Monday, April 2, 2012

April 2nd 2012 -- I'm still 52 years old



This was a work day: I sat at my desk for more than half of my waking hours. If it wasn't for Mitt and Ann Romney calling, I might not have stood up and moved until Hubby got home! Dog and Hubby and I worked in the yard for about two hours, cleaning up the willow's weeping, the proof that Maximilian sunflowers are prolific, and discovering two plum babies worth saving, three asparagus, three quince in leaf, four currants, and leaves on the Manchurian apricot and the pear trees. Lovely day (partial day) in the sun, committing purposeful work that burns calories. Dinner was chops on the Christmas gift grill and another steam-in-the-bag (love those!). Now, back to work until my favorite t.v. shows come on.

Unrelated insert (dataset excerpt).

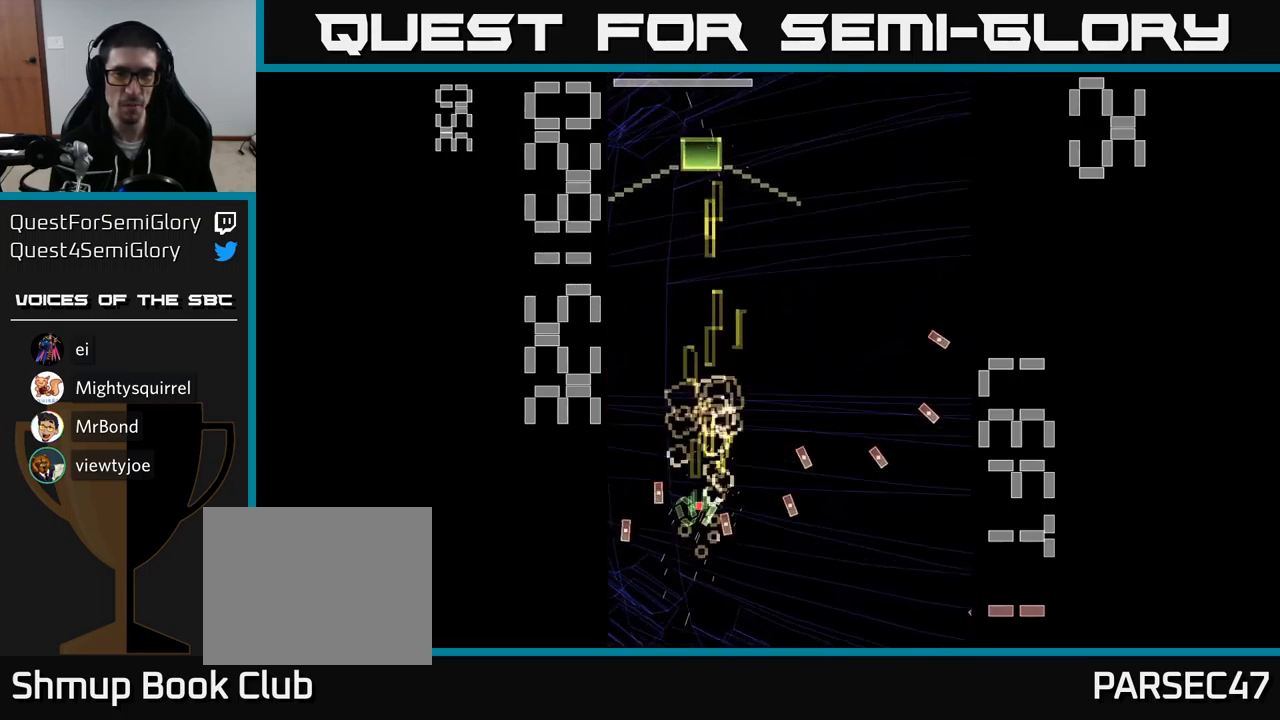
{"buttons": ["A", "X"], "events": [[367, "DPAD_RIGHT", "down"], [367, "DPAD_UP", "up"], [417, "DPAD_RIGHT", "up"]]}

This was a normal day. A workaholic's day. A regular (this semester) Monday. A day when I think outside of "me" and think about "me" as a purveyor of truths and questions to ponder. When the piles of ungraded papers get high enough to topple, I ask myself -- quick, before the students ask! -- what is the purpose? And then I grade some of those papers and realize what students MAY learn from the homework: to read the directions, to follow a rubric, to read critically and for meaning. It's not the points -- though you can't convince them of that! -- it's the action, the purpose, the implicit message of homework: do your best. I hope students discover their own personal best! W. Edwards Deming wrote and lectured about a person's perception of intrinsic quality, and William Glasser took the idea into the schools. How do you teach a student about his or her own personal best? How do you say, with the teacher's red pen, that this is good, and that is, like, lame-o? What sort of homework makes a student excited, engaged, and contemplative, about self, talents, goals, and a sense of one's own "best" work? This was a normal day: I asked the questions and found few answers. I am a plugger!!



I cannot reach my toes.


In the photo, Dad, brother, Grandmother (never "Grandma" and "G.G." to my children), me about age 9, Mom. I can't tell where we are.... I have great legs! A tomboy's legs. Nice shoes! And dig that jacket on Mom! Retro rules: fashions always come back. I may never again, however, wear a dress that short.